As Taylor Upshaw came into the Bradenton (Fla.) Braden River locker room after practice on Monday, he saw his phone light up. He had multiple notifications from California defensive line coach Fred Tate. One showed a photo edit of Upshaw and his father -- former Bears defensive tackle All-American Regan Upshaw -- and the other said that he wanted Taylor to call him.
"When I got home, I called him, he told me he liked my film and when he found out my father played there it was a done deal," said Taylor Upshaw.
It doesn't take much longer than three plays into the highlights of Upshaw's first four games to see shades of his father -- the violent hands, the quickness, the physical dominance of a 6-foot-5, 245-pound frame. That -- and his 3.9 GPA, proudly displayed on his Twitter bio ("Oh, yeah, I've got to show that off") -- are why the Bears offered him.
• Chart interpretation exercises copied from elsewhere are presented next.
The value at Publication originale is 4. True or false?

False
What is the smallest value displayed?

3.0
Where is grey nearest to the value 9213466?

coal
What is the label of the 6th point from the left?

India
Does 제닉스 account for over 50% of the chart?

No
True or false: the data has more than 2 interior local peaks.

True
"It meant a lot," Upshaw said. "To have the opportunity to play where my dad played is an unbelievable feeling. I'm still shocked."
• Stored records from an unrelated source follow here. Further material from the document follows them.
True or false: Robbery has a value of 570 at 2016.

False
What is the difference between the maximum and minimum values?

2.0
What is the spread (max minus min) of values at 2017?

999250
What one can't see in that first tape is that Upshaw had never played a single down of football before this summer. He played baseball and lacrosse growing up, and varsity basketball as a freshman and a sophomore.
"I wasn't very good at the other sports and I decided to give football a shot," he said.
He'd never seriously lifted weights until, before last summer, he decided he'd try out his father's sport.
"He never pushed me to play football," Upshaw said. "To be honest at first I wanted to make sure I loved the game."
Upshaw began to lift and train over the summer, and by the time his first game -- a scrimmage against River Ridge on Aug. 20 -- he knew he was in the right place.
"The team environment and tackling, it's a good feeling," he said. "It turned out well."
There wasn't any resistance to playing football for Upshaw, nor did his father steer him away from the sport. Taylor was just a bit of a late bloomer. This year was going to be a year to see if he liked the game enough to take it seriously.
"I developed late and wasn't as big as I am now. I wasn't ready for football a year ago," he said.
"Once colleges started contacting me I began to take this seriously," he said. Once I knew that [I loved football], I made a goal for myself. My first goal was to get a scholarship and to make sure I can play at the next level. Once I get to college, the NFL will be the next goal."
After his first real game -- against Bradenton Bayshore -- he was contacted by Miami, and took a visit there the following week. One week later, South Florida became his first offer.
As soon as Upshaw heard Tate extend an offer from the Bears, he began planning his next trip. The first person he told about the offer? His father, naturally.
"I'm very happy," Upshaw said. "He was very excited and he loved the fact that I have the opportunity to play where he once did. He said it wasn't easy. The academics combined with being an athlete is hard to get used to. The work you have to put in is tremendous. But he says that Cal prepared him for the NFL and life after football."
His get-off shows that he's gotten more than a few pointers from his father, but there are a few things he couldn't learn -- power and length -- and that's what struck the Bears coaches, Upshaw said.
Taylor's older brother -- Regan, Jr. -- is a 6-foot-2, 220-pound freshman linebacker for Clemson, and, Taylor says, is still stronger, even after he started lifting. Given the younger Upshaw's frame, that's going to change, and quick. He easily has the space to add 50 more pounds, and go in to college as a 6-foot-5 or 6-foot-6, 300-pound defensive lineman. Right now, Upshaw said, he can play both tackle and end, just like his father.
Taylor is still following in the footsteps of both Regan's. His father is in construction management, and that's what his brother is majoring in at Clemson. So, naturally, Cal's Haas School of Business is appealing.
While Taylor's bye week has already passed, he and his father are dead set on finding a time to come out to Berkeley to see Haas and the current Bears program in person. Though Taylor is only a junior, he's going the path of double enrollment -- taking college courses on the side -- and will possibly graduate early. That means a visit to Berkeley, Upshaw said, before the end of his junior season.
"As soon as my schedule opens," Upshaw said, "soon, I'll be coming out."